- Born: Shirley Montag February 6, 1935 Saxonburg, Pennsylvania, U.S.
- Died: September 29, 1975 (aged 40) College Park, Maryland, U.S.
- Spouse: Clopper Almon Jr. (m. 1958)

Academic background
- Alma mater: Harvard University

Academic work
- Institutions: Council of Economic Advisers National Bureau of Economic Research Federal Reserve Board
- Notable ideas: Almon Lag

= Shirley Montag Almon =

American economist (1935–1975)

Shirley Montag Almon (February 6, 1935 – September 29, 1975) was an American economist noted for the Almon Lag.

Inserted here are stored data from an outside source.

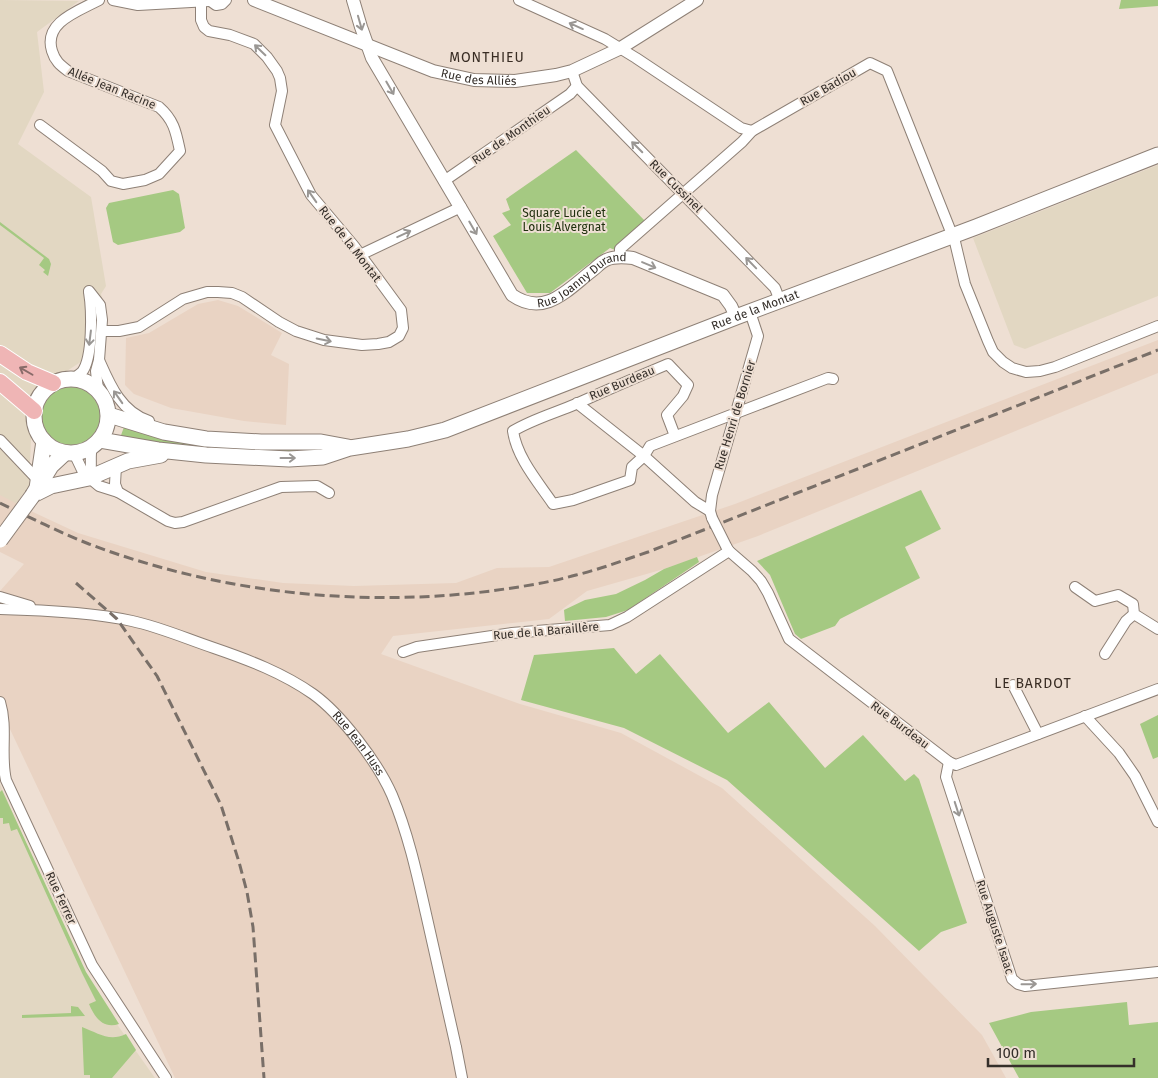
<svg xmlns="http://www.w3.org/2000/svg" width="1158" height="1078" viewBox="0 0 1158 1078" font-family="'Fira Sans',sans-serif">
  <style>
    .commercial { fill: #e2d7c2 }
    .built { fill: #e9d3c3 }
    .green { fill: #a5c982 }
    .lines { fill: none; stroke-linecap: round; stroke-linejoin: round }
    .minor-casing { stroke: #8e8076; stroke-width: 12 }
    .tertiary-casing { stroke: #8e8076; stroke-width: 14 }
    .secondary-casing { stroke: #8e8076; stroke-width: 17 }
    .primary-casing { stroke: #fff; stroke-width: 18 }
    .minor { stroke: #fff; stroke-width: 10 }
    .tertiary { stroke: #fff; stroke-width: 12 }
    .secondary { stroke: #fff; stroke-width: 15 }
    .primary { stroke: #efb5b5; stroke-width: 16 }
    .rail { stroke: #796f68; stroke-width: 3; stroke-dasharray: 10 5; stroke-linecap: butt }
    .minor-bridge-casing { stroke: #8e8076; stroke-width: 12; stroke-linecap: butt }
    .secondary-bridge-casing { stroke: #8e8076; stroke-width: 17; stroke-linecap: butt }
    .minor-bridge { stroke: #fff; stroke-width: 10 }
    .secondary-bridge { stroke: #fff; stroke-width: 15 }
    .oneway { stroke: #9a9794 }
    .oneway2 { stroke: #896b69 }
    .labels { text-anchor: middle; stroke-width: 4; stroke-linejoin: round; paint-order: stroke }
    .street-label { font-size: 12px; fill: #352f2a; stroke: #eedfd3 }
    .park-label { font-size: 12px; fill: #20300e; stroke: #eedfd3 }
    .neighbourhood-label { font-size: 14px; letter-spacing: 1px; fill: #392d24; stroke: #eedfd3 }
  </style>
  <rect width="100%" height="100%" fill="#eedfd3"/>
  <path class="commercial" d="M0,0L79,1L37,32L44,92L18,144L91,197L106,286L101,294L106,315L96,352L33,393L29,486L0,525Z
    M1158,165V296L1025,349L1014,345L973,238Z
    M0,784L85,979L155,1078H0Z"/>
  <path class="built" d="M218,300L238,306L282,333L271,355L289,364L286,425L244,421L171,408L134,394L125,385L126,338L149,333L198,304Z
    M1158,340V373L758,536L664,569L587,591L549,619L393,636L381,654L520,704L621,733L722,788L875,926L982,1035L1006,1078H175L0,708V591L24,564L0,552V495L33,512L78,533L206,572L283,583L354,586L456,583L497,568L549,567L735,504Z"/>
  <path class="green" d="M1121,0H1158V6L1119,9Z
    M576,150L646,222L615,250L610,248L550,293H527L493,236L511,225L502,213L510,210L506,199Z
    M173,190L179,194L185,228L180,232L118,245L113,242L106,208L109,203Z
    M0,222L49,259L51,264L48,276L43,272L45,270L39,265L44,258L0,225Z
    M42 416a29 29 0 1 1 58 0a29 29 0 1 1-58 0Z
    M124,427L322,449V452L219,451L120,438Z
    M921,490L941,529L905,547L920,578L840,619L835,626L801,639L795,634L770,575L757,561Z
    M697,557L699,562L628,610L606,617L565,621L564,610L585,600L616,594L645,580L664,569Z
    M614,648L636,674L660,654L728,733L769,702L825,768L863,735L905,781L914,774L919,779L967,923L941,932L919,951L727,780L624,728L521,700L534,655Z
    M1158,715V757L1153,759L1140,724Z
    M2,790L86,972L119,1024C103,1029 95,1018 89,1004L96,1001L82,973L17,829L11,831L9,823L3,824V818H0V792Z
    M1127,1002L1129,1025L1158,1022V1078H1019L989,1023L1031,1012Z
    M71,1006L78,1007L85,1016L22,1018V1015L71,1013Z
    M82,1027C98,1033 109,1042 126,1034L136,1050L112,1078H90V1075H84Z"/>
  <g class="lines">
    <g class="minor-casing">
      <g id="minor">
        <path d="M113,0L138,5L209,1"/>
        <path d="M209,0L216,5L222,4L226,0"/>
        <path d="M519,0L605,39L636,58L741,128L752,131"/>
        <path d="M572,71L577,86L775,288L780,301"/>
        <path d="M40,125L102,171L111,181L123,184L145,180L159,174L180,151C176,132 174,120 159,107L68,71C60,65 55,61 52,51C43,22 79,11 99,0"/>
        <path d="M444,181L570,94L577,86"/>
        <path d="M360,255L461,207"/>
        <path d="M620,257V249L742,142L752,131L870,63L887,71L955,242L965,284L988,341L993,352L1003,362L1012,368L1026,372L1040,371L1055,367L1158,326"/>
        <path d="M89,291L100,305L102,320L99,360L96,371L98,390"/>
        <path d="M102,331H119L139,327L183,299L207,292H218L232,293L242,297L279,322L296,331L324,340L362,345L378,344L389,342L399,336L403,328L401,310L354,246L311,195L275,125L282,91L280,78L277,71L267,57L254,44L230,35L209,31L204,27L201,20V2"/>
        <path d="M99,360C110,385 121,412 149,421"/>
        <path d="M72,378C76,377 79,375 82,372C93,358 92,310 89,292"/>
        <path d="M577,403L644,456L695,502L710,511"/>
        <path d="M675,436L667,415L683,396L688,385L668,364C637,377 607,390 576,404C555,413 533,419 513,431C517,458 538,482 553,504L573,500L630,480L632,467L644,456L650,446L828,378L833,379"/>
        <path d="M0,440L38,480"/>
        <path d="M74,453L84,474L93,481L99,486L118,492L168,521L175,523L183,522L281,487L317,486L329,493"/>
        <path d="M116,466L115,484L118,492"/>
        <path d="M89,478C93,467 89,458 92,447"/>
        <path d="M712,518L710,511L712,495L758,336L750,312"/>
        <path d="M726,546L729,551L752,571L761,581L768,593L789,639L949,762L956,765L1158,689"/>
        <path d="M1075,587L1095,601L1118,595L1133,604L1134,614L1158,629"/>
        <path d="M0,597L30,606"/>
        <path id="s1" d="M0,609C42,610 91,612 132,621C160,627 187,639 214,648C249,660 283,673 313,694C341,714 378,763 392,795C408,833 417,874 426,914C436,959 446,1003 456,1047L462,1078"/>
        <path d="M403,652L417,647L512,633L610,625L627,617L729,551"/>
        <path d="M1105,654L1126,621L1134,614"/>
        <path d="M1013,685L1038,734"/>
        <path d="M0,702C8,728 0,755 6,780L92,965L166,1078"/>
        <path d="M1085,716L1119,753L1135,776L1158,822"/>
        <path d="M949,762L946,777L1012,979L1018,984L1025,986L1158,972"/>
      </g>
    </g>
    <g class="tertiary-casing">
      <g id="tertiary">
        <path id="s2" d="M254,0L433,71L474,80L515,81L556,75L572,71L619,49L697,0"/>
        <path id="s3" d="M353,0L361,27L372,58L512,295C545,318 568,289 593,270C597,267 601,262 606,260C614,256 624,257 633,258L723,295L731,306L736,317"/>
      </g>
    </g>
    <g class="secondary-casing">
      <g id="secondary">
        <circle cx="71" cy="416" r="37"/>
        <path d="M109,415L164,432L206,439L261,442H321L348,447"/>
        <path id="s4" d="M100,440L158,450L206,455L289,459L323,457L350,448L408,439L445,430L736,317L976,227L1158,155"/>
        <path d="M40,484L51,466L65,453"/>
        <path d="M33,495L51,486L89,478L128,461L161,455"/>
        <path d="M33,495L37,488L44,441"/>
      </g>
    </g>
    <g class="primary-casing">
      <path id="primary" d="M0,354L27,372L53,383
        M0,382L34,411"/>
    </g>
    <use href="#minor" class="minor"/>
    <use href="#tertiary" class="tertiary"/>
    <use href="#secondary" class="secondary"/>
    <use href="#primary" class="primary"/>
    <path class="rail" d="M0,503C29,517 59,532 89,544C216,592 356,608 491,591C519,587 548,583 576,575C601,569 624,560 648,552L1158,350
      M76,583L117,619L157,676L221,805L239,862L247,892L253,927L264,1078"/>
    <g class="minor-bridge-casing">
      <path id="minor-bridge" d="M712,518L726,546"/>
    </g>
    <g class="secondary-bridge-casing">
      <path id="secondary-bridge" d="M0,540L33,495"/>
    </g>
    <use href="#minor-bridge" class="minor-bridge"/>
    <use href="#secondary-bridge" class="secondary-bridge"/>
  </g>
  <defs><path id="oneway-shaft" d="M-6 0H5M1.5-3L5.5 0L1.5 3" fill="none" stroke-width="1.6" stroke-linecap="round" stroke-linejoin="round" transform="scale(1.25)"/></defs>
  <g class="oneway">
    <use href="#oneway-shaft" transform="translate(360 23) rotate(74)"/>
    <use href="#oneway-shaft" transform="translate(576 26) rotate(-156)"/>
    <use href="#oneway-shaft" transform="translate(260 50) rotate(-136)"/>
    <use href="#oneway-shaft" transform="translate(390 88) rotate(60)"/>
    <use href="#oneway-shaft" transform="translate(637 147) rotate(-135)"/>
    <use href="#oneway-shaft" transform="translate(312 196) rotate(-125)"/>
    <use href="#oneway-shaft" transform="translate(473 228) rotate(60)"/>
    <use href="#oneway-shaft" transform="translate(404 234) rotate(-25)"/>
    <use href="#oneway-shaft" transform="translate(751 263) rotate(-134)"/>
    <use href="#oneway-shaft" transform="translate(649 265) rotate(23)"/>
    <use href="#oneway-shaft" transform="translate(90 338) rotate(97)"/>
    <use href="#oneway-shaft" transform="translate(324 340) rotate(12)"/>
    <use href="#oneway-shaft" transform="translate(118 397) rotate(-125)"/>
    <use href="#oneway-shaft" transform="translate(288 458)"/>
    <use href="#oneway-shaft" transform="translate(957 809) rotate(72)"/>
    <use href="#oneway-shaft" transform="translate(1029 984) rotate(-1)"/>
  </g>
  <use class="oneway2" href="#oneway-shaft" transform="translate(26 371) rotate(-150)"/>
  <g class="labels">
    <g class="street-label">
      <text dy="4" stroke="none"><textPath href="#s2" startOffset="239">Rue des Alliés</textPath></text>
      <text transform="translate(828 87) rotate(-30)" y="4">Rue Badiou</text>
      <text transform="translate(112 88) rotate(22)" y="4">Allée Jean Racine</text>
      <text transform="translate(511 135) rotate(-35)" y="4">Rue de Monthieu</text>
      <text transform="translate(676 186) rotate(45)" y="4">Rue Cussinel</text>
      <text transform="translate(350 244) rotate(52)" y="4">Rue de la Montat</text>
      <text dy="4" stroke="none"><textPath href="#s3" startOffset="415">Rue Joanny Durand</textPath></text>
      <text dy="4" stroke="none"><textPath href="#s4" startOffset="682">Rue de la Montat</textPath></text>
      <text transform="translate(622 383) rotate(-23)" y="4">Rue Burdeau</text>
      <text transform="translate(735 415) rotate(-73)" y="4">Rue Henri de Bornier</text>
      <text transform="translate(546 631) rotate(-5)" y="4">Rue de la Baraillère</text>
      <text transform="translate(900 725) rotate(37)" y="4">Rue Burdeau</text>
      <text dy="4" stroke="none"><textPath href="#s1" startOffset="396">Rue Jean Huss</textPath></text>
      <text transform="translate(61 898) rotate(65)" y="4">Rue Ferrer</text>
      <text transform="translate(995 927) rotate(72)" y="4">Rue Auguste Isaac</text>
    </g>
    <g class="park-label">
      <text x="564" y="217">Square Lucie et<tspan x="564" dy="14">Louis Alvergnat</tspan></text>
    </g>
    <g class="neighbourhood-label">
      <text x="487" y="62">MONTHIEU</text>
      <text x="1033" y="688">LE BARDOT</text>
    </g>
  </g>
  <path d="M988 1058v8h146v-8" fill="none" stroke="#352f2a" stroke-width="2.5"/>
  <text x="996" y="1058" font-size="15" fill="#352f2a" stroke="#eedfd3" stroke-width="4" paint-order="stroke">100 m</text>
</svg>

== Early life and education ==
Shirley Montag was born on February 6, 1935, in Saxonburg, Pennsylvania, the eldest of seven children of Harold and Dorothea Montag. She was educated at Goucher College, Baltimore, and then for her PhD at Harvard University (1964). A core element of her PhD was published in Econometrica (1965), and introduced the now famous technique for estimating distributed lags.

== Career ==
She went on to work at the Women's Bureau, the National Bureau of Economic Research, The Federal Reserve Bank of San Francisco, the Federal Reserve Board and at both Wesley College and Harvard University. Her most noted post was her appointment to the staff of the President's Council of Economic Advisors in 1966.

== Selected publications ==
- Almon, Shirley (1965). "The distributed lag between capital appropriations and expenditures"
- Almon, Shirley (1968). "Lags between investment decisions and their causes"

== Personal life ==
She married Clopper Almon Jr. on June 14, 1958. She was diagnosed with a brain tumor in December 1967 after four years of various symptoms, and died on September 29, 1975, aged 40, in College Park, Maryland.